Given information:
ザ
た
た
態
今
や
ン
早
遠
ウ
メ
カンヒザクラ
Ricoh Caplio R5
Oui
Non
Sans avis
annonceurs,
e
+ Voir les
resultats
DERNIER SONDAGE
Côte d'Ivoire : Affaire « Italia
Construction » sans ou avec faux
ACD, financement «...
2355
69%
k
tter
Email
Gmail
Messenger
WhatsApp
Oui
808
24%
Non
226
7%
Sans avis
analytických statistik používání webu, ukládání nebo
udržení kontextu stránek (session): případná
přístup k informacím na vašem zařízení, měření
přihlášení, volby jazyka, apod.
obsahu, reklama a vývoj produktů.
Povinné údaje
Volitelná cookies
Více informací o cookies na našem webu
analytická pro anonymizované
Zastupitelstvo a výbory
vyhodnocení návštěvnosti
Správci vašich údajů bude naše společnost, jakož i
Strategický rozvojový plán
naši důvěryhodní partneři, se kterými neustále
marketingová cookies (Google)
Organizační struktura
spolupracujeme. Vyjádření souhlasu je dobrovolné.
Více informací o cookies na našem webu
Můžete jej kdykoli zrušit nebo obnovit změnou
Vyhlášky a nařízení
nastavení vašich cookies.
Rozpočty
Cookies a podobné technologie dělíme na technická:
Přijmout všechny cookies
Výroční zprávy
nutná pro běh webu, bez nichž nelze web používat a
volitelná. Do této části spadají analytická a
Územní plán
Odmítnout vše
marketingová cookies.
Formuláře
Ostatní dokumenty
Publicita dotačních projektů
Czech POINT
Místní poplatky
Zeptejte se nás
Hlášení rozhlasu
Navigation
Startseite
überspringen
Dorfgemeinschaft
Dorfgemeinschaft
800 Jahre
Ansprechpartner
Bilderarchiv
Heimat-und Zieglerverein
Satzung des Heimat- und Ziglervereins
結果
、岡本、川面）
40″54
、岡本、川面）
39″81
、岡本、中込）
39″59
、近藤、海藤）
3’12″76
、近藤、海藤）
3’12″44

Task prompt:
Which lines of the records above contain the word "webu"? Show each of them.

Answer to the exercise:
analytických statistik používání webu, ukládání nebo
Více informací o cookies na našem webu
Více informací o cookies na našem webu
nutná pro běh webu, bez nichž nelze web používat a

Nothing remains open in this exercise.